**Exercise passage:**
((

Counting Set Bits Up to N

easy bit manipulation dp

Problem

For every integer i in the range [0, n], return its popcount (number of 1-bits) in O(n). Use the recurrence popcount(i) = popcount(i >> 1) + (i & 1).

Inputn = 5

Output[0, 1, 1, 2, 1, 2]

popcount(0..5) computed bottom up.

def count_bits(n):
    dp = [0] * (n + 1)
    for i in range(1, n + 1):
        dp[i] = dp[i >> 1] + (i & 1)
    return dp

function countBits(n) {
  const dp = new Array(n + 1).fill(0);
  for (let i = 1; i <= n; i++) dp[i] = dp[i >> 1] + (i & 1);
  return dp;
}

class Solution {
    public int[] countBits(int n) {
        int[] dp = new int[n + 1];
        for (int i = 1; i <= n; i++) dp[i] = dp[i >> 1] + (i & 1);
        return dp;
    }
}

vector<int> countBits(int n) {
    vector<int> dp(n + 1, 0);
    for (int i = 1; i <= n; i++) dp[i] = dp[i >> 1] + (i & 1);
    return dp;
}

Time: O(n) Space: O(n)

))

(Data items)
((

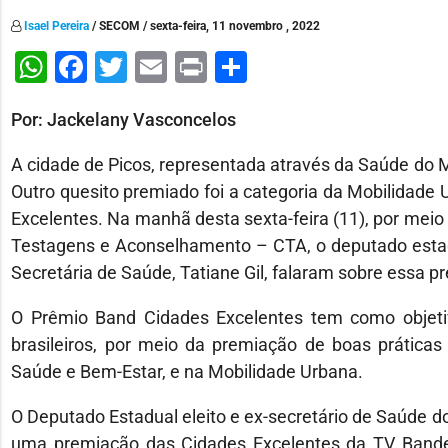
Isael Pereira
/ SECOM / sexta-feira, 11 novembro , 2022
WhatsApp
Facebook
Twitter
Email
Print
Share
Por: Jackelany Vasconcelos
A cidade de Picos, representada através da Saúde do M
Outro quesito premiado foi a categoria da Mobilidad
Excelentes. Na manhã desta sexta-feira (11), por meio
Testagens e Aconselhamento – CTA, o deputado estadual
Secretária de Saúde, Tatiane Gil, falaram sobre essa p
O Prêmio Band Cidades Excelentes tem como objetivo
brasileiros, por meio da premiação de boas práticas 
Saúde e Bem-Estar, e na Mobilidade Urbana.
O Deputado Estadual eleito e ex-secretário de Saúde do 
uma premiação das Cidades Excelentes da TV Bandeir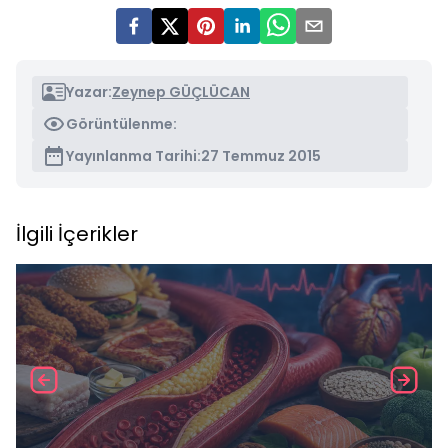
Yazar:
Zeynep GÜÇLÜCAN
Görüntülenme:
Yayınlanma Tarihi:
27 Temmuz 2015
İlgili İçerikler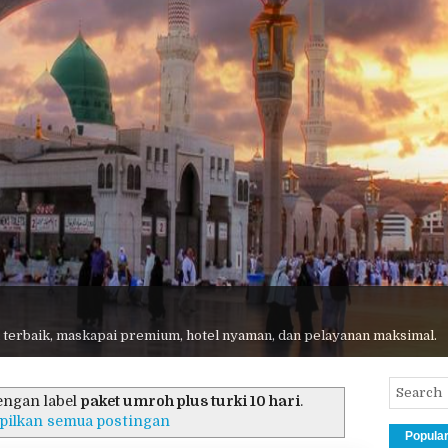
Ribuan jamaah - Harga transparan - Pembimbing profesional - Pelayan
engan label
paket umroh plus turki 10 hari
.
pilkan semua postingan
Popula
 terbaik, maskapai premium, hotel nyaman, dan pelayanan maksimal.
urki 10 Hari - 23 jutaan
POSTIN
roh plus turki 23 jutaan
Tidak ada komentar
Paket Umroh Plus Turki 10 Hari Paket Umroh Plus
Turki 23 promo Biaya Paket Umroh sudah termasuk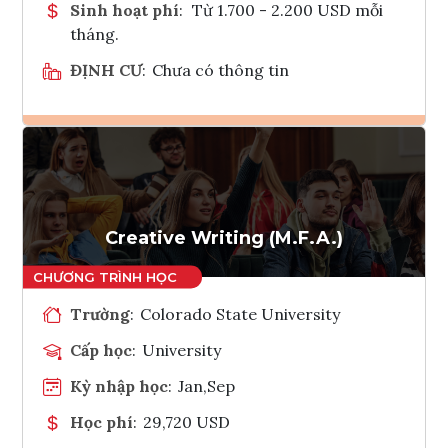
Sinh hoạt phí
:
Từ 1.700 - 2.200 USD mỗi
tháng.
ĐỊNH CƯ
:
Chưa có thông tin
Ghi danh
Tham vấn Interlink
Creative Writing (M.F.A.)
Trường
:
Colorado State University
Cấp học
:
University
Kỳ nhập học
:
Jan,Sep
Học phí
:
29,720 USD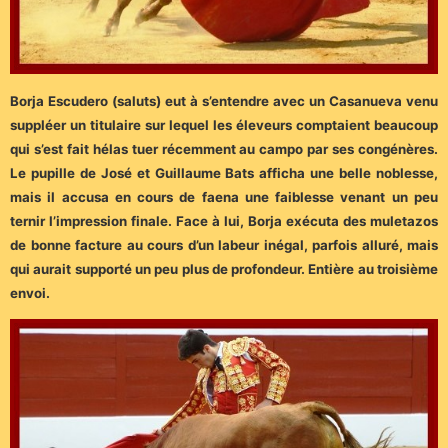
Borja Escudero (saluts) eut à s’entendre avec un Casanueva venu
suppléer un titulaire sur lequel les éleveurs comptaient beaucoup
qui s’est fait hélas tuer récemment au campo par ses congénères.
Le pupille de José et Guillaume Bats afficha une belle noblesse,
mais il accusa en cours de faena une faiblesse venant un peu
ternir l’impression finale. Face à lui, Borja exécuta des muletazos
de bonne facture au cours d’un labeur inégal, parfois alluré, mais
qui aurait supporté un peu plus de profondeur. Entière au troisième
envoi.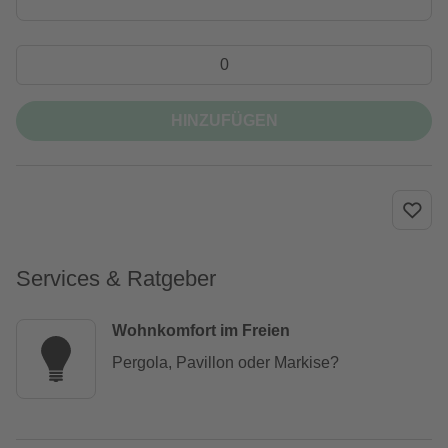
HINZUFÜGEN
Services & Ratgeber
Wohnkomfort im Freien
Pergola, Pavillon oder Markise?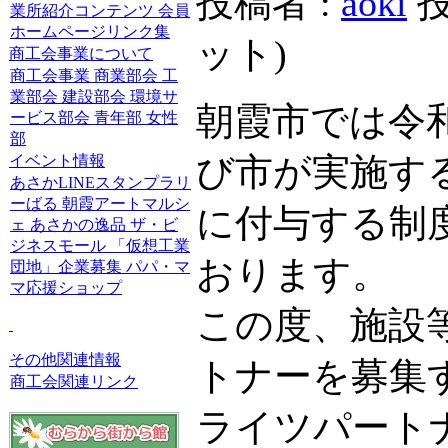
投稿者 :
aoki
投
業所紹介コンテンツ
会員
ホームページリンク集
ット
)
商工会事業について
商工会事業
商業部会
工
業部会
建設部会
環境サ
朝霞市では令
ービス部会
青年部
女性
部
び市が実施す
イベント情報
あさかLINEスタンプラリ
ーばる
朝霞アートマルシ
に付与する制
ェ
あさかの逸品
ザ・ビ
ジネスモール
「仮想工業
おります。
団地」企業募集
パパ・マ
マ応援ショップ
この度、施設
その他関連情報
トナーを募集
商工会関連リンク
ライツパート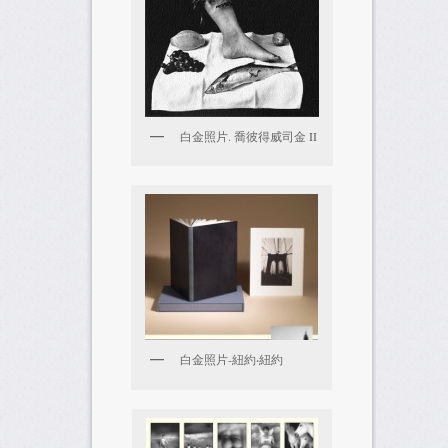
白金照片. 喬彼得威司金 II
白金照片-紐約‧紐約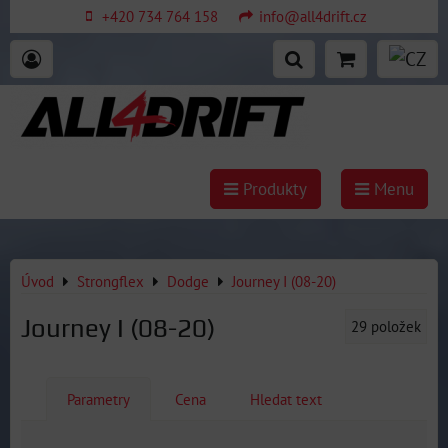
+420 734 764 158
info@all4drift.cz
Produkty
Menu
Úvod
Strongflex
Dodge
Journey I (08-20)
Journey I (08-20)
29
položek
Parametry
Cena
Hledat text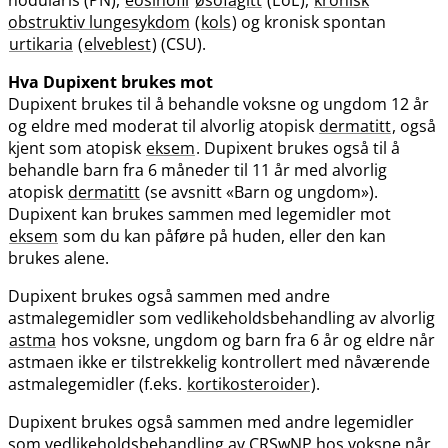
obstruktiv lungesykdom
(
kols
) og kronisk spontan
urtikaria
(
elveblest
) (CSU).
Hva Dupixent brukes mot
Dupixent brukes til å behandle voksne og ungdom 12 år
og eldre med moderat til alvorlig atopisk
dermatitt
, også
kjent som atopisk
eksem
. Dupixent brukes også til å
behandle barn fra 6 måneder til 11 år med alvorlig
atopisk
dermatitt
(se avsnitt «Barn og ungdom»).
Dupixent kan brukes sammen med legemidler mot
eksem
som du kan påføre på huden, eller den kan
brukes alene.
Dupixent brukes også sammen med andre
astmalegemidler som vedlikeholdsbehandling av alvorlig
astma
hos voksne, ungdom og barn fra 6 år og eldre når
astmaen ikke er tilstrekkelig kontrollert med nåværende
astmalegemidler (f.eks.
kortikosteroider
).
Dupixent brukes også sammen med andre legemidler
som vedlikeholdsbehandling av CRSwNP hos voksne når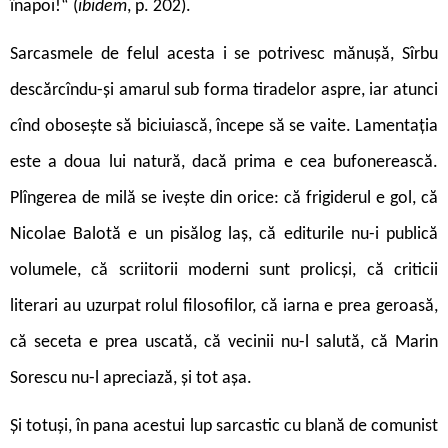
înapoi!“ (
ibidem
, p. 202).
S
arcasmele de felul acesta i se potrivesc mănușă, Sîrbu
descărcîndu-și amarul sub forma tiradelor aspre, iar atunci
cînd obosește să biciuiască, începe să se vaite. Lamentația
este a doua lui natură, dacă prima e cea bufonerească.
Plîngerea de milă se ivește din orice: că frigiderul e gol, că
Nicolae Balotă e un pisălog laș, că editurile nu-i publică
volumele, că scriitorii moderni sunt prolicși, că criticii
literari au uzurpat rolul filosofilor, că iarna e prea geroasă,
că seceta e prea uscată, că vecinii nu-l salută, că Marin
Sorescu nu-l apreciază, și tot așa.
Și totuși, în pana acestui lup sarcastic cu blană de comunist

))

**What you need to do:**
(a) Quote the passage of the set-bit counting problem starting at "Counting Set Bits" and ending at "popcount(i >> 1) + (i & 1).".
(b) Condense the paragraph of the set-bit counting problem that begins "For every integer i in the range" into a short bulleted list that keeps its main facts.

**Task-by-task results:**
(a)
Counting Set Bits Up to N

easy bit manipulation dp

Problem

For every integer i in the range [0, n], return its popcount (number of 1-bits) in O(n). Use the recurrence popcount(i) = popcount(i >> 1) + (i & 1).

(b)
- Goal: return the popcount (number of 1-bits) of every integer i in [0, n].
- Required complexity: O(n).
- Recurrence to use: popcount(i) = popcount(i >> 1) + (i & 1).